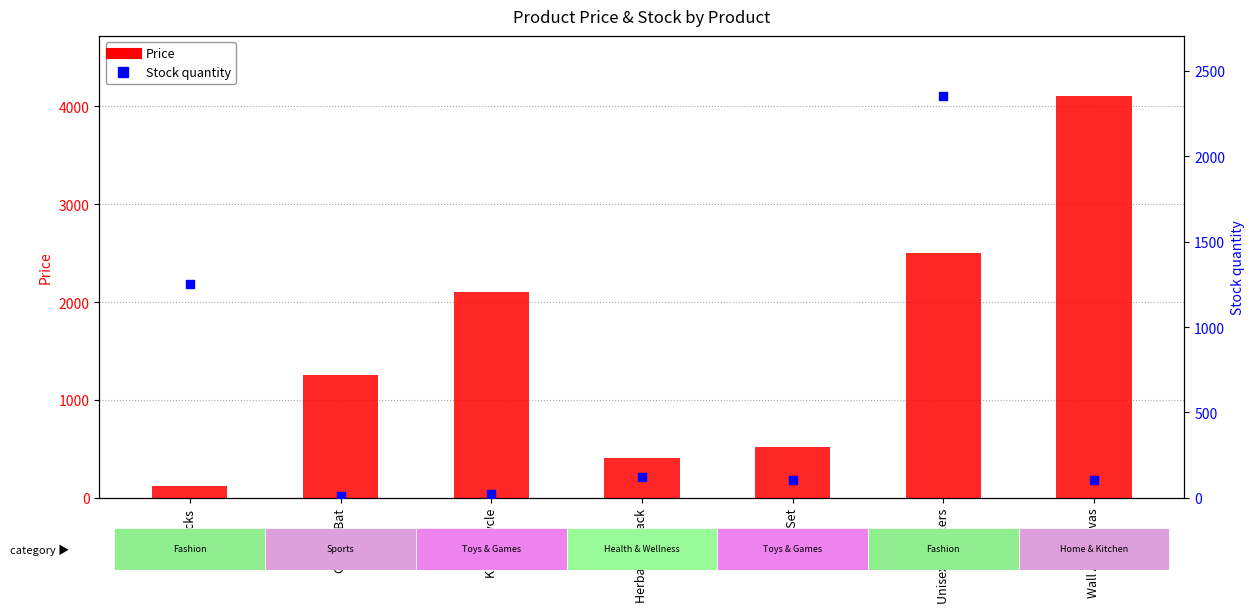

At how many categories does at least one series exceed 215?

7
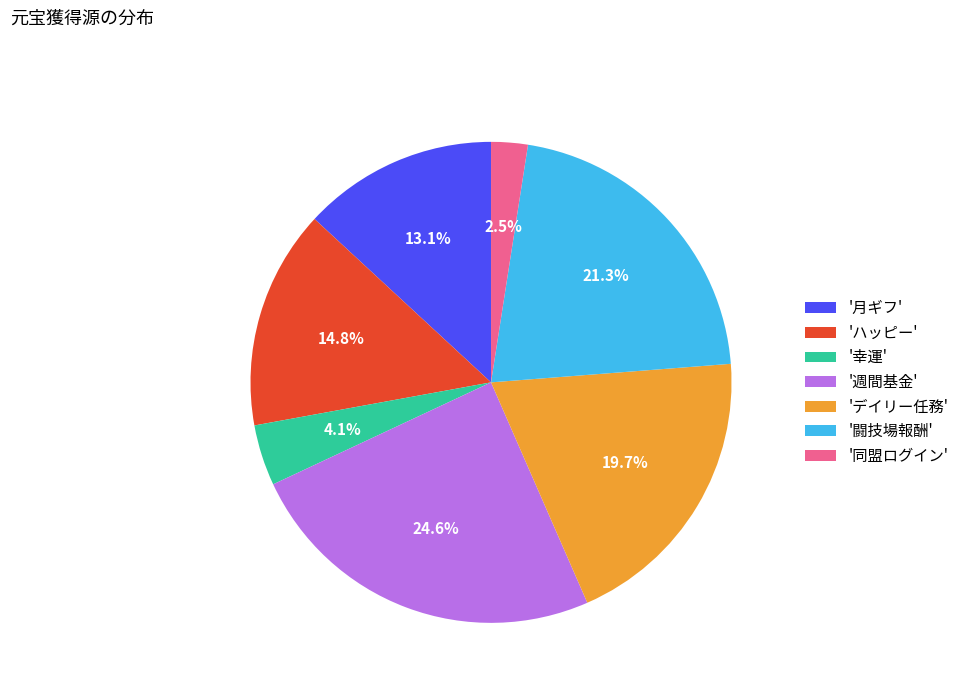

Combined, what portion of the pie is '同盟ログイン' and '闘技場報酬'?

23.8%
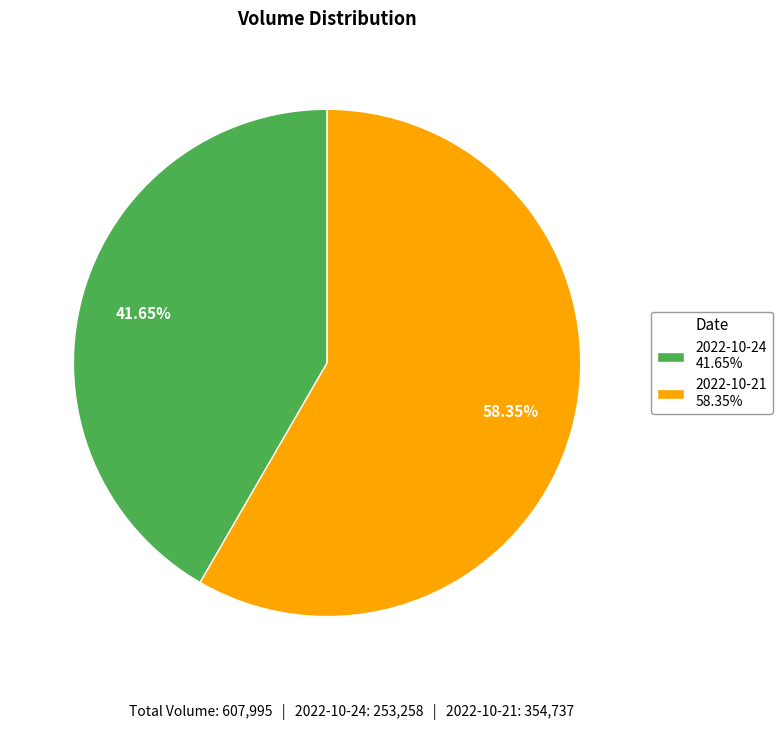

To the nearest percent, what is the difference between the largest and smallest slice percentages?

17%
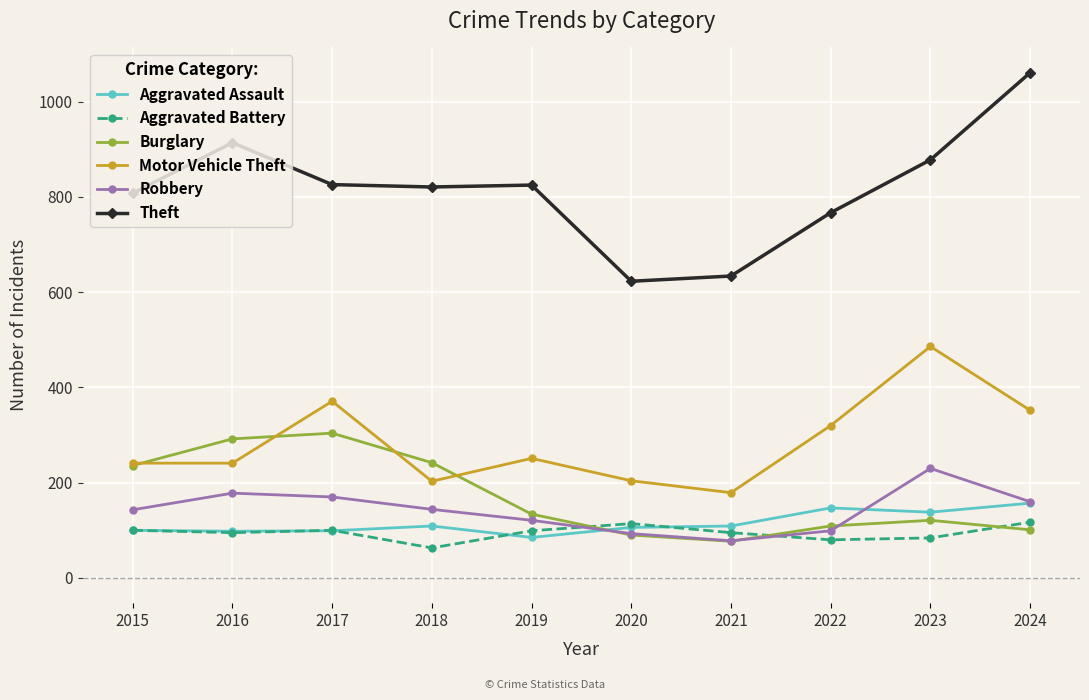

Does the chart have visible grid lines?

Yes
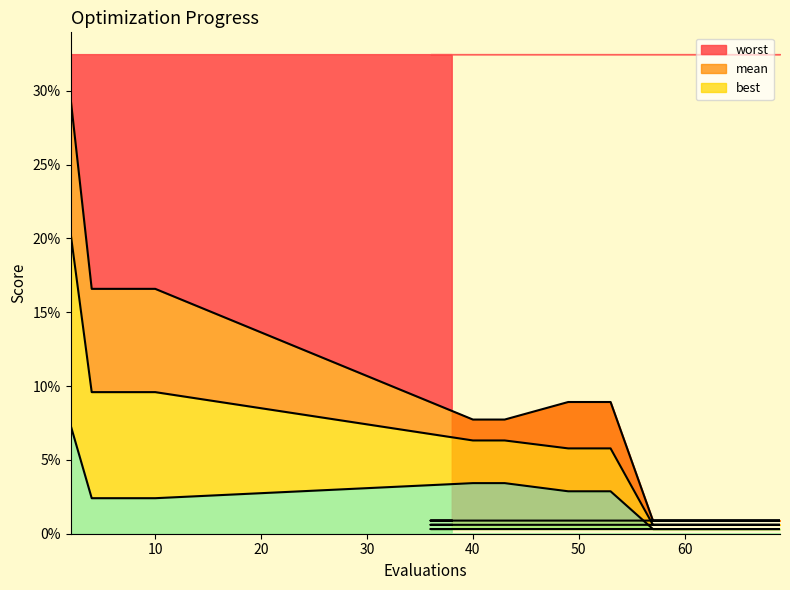

What is the difference between the second highest and second lowest values in the mean series?

0.1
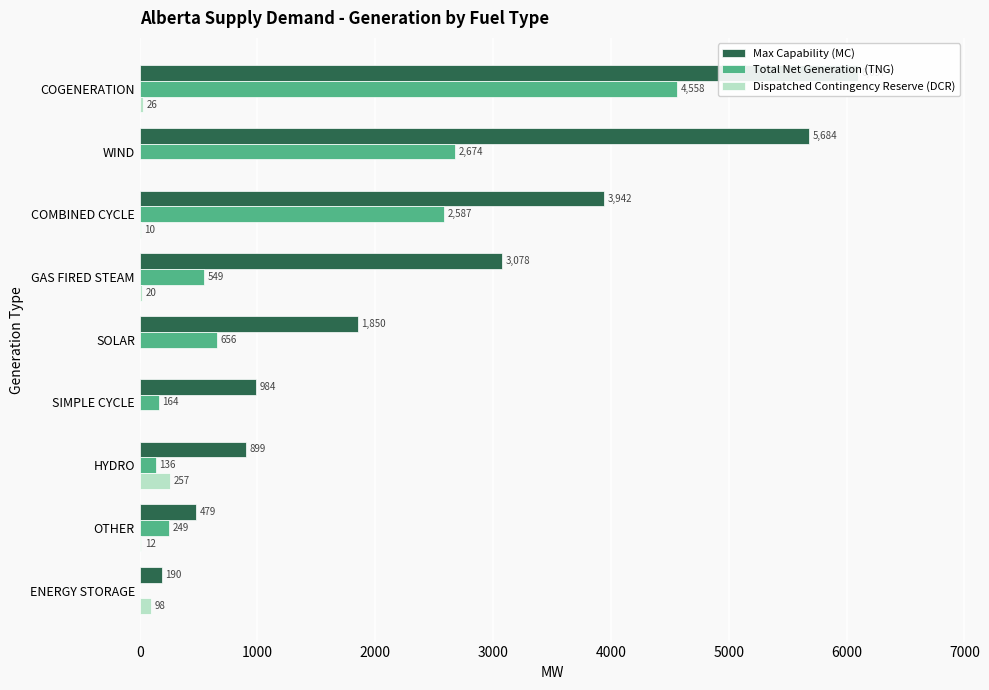

True or false: Dispatched Contingency Reserve (DCR) has a value of 0 at 1000.

True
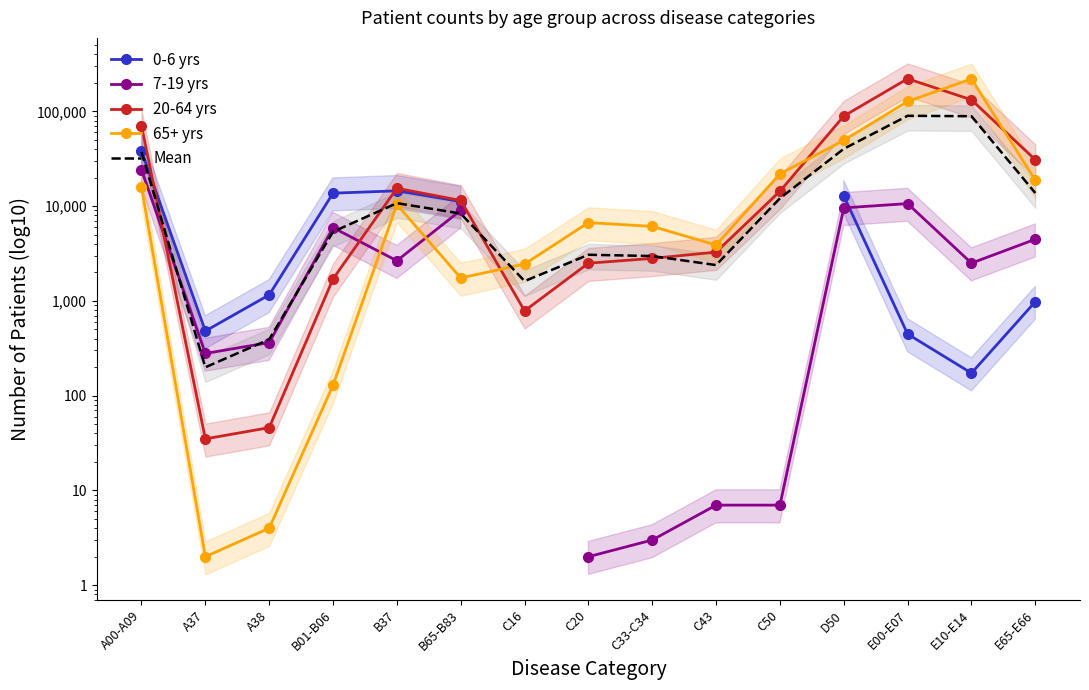

True or false: 20-64 yrs and 0-6 yrs cross at least once.

True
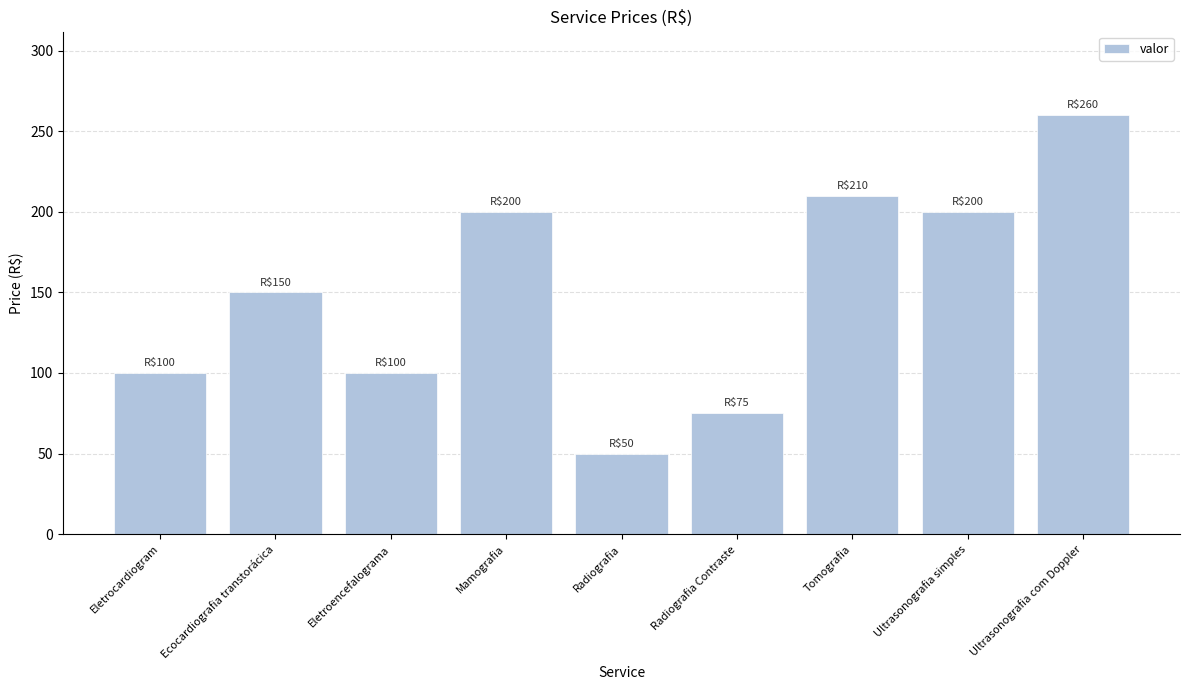

Where is the data nearest to the value 155?

Ecocardiografia transtorácica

- [INSTRUCTIONS FOR THE TASK]: Copy the lines above word for word, leaving out the pictures.

- [RESPONSE TO THE EXERCISE]:
At how many categories does at least one series exceed 215?

7

Combined, what portion of the pie is '同盟ログイン' and '闘技場報酬'?

23.8%

To the nearest percent, what is the difference between the largest and smallest slice percentages?

17%

Does the chart have visible grid lines?

Yes

What is the difference between the second highest and second lowest values in the mean series?

0.1

True or false: Dispatched Contingency Reserve (DCR) has a value of 0 at 1000.

True

True or false: 20-64 yrs and 0-6 yrs cross at least once.

True

Where is the data nearest to the value 155?

Ecocardiografia transtorácica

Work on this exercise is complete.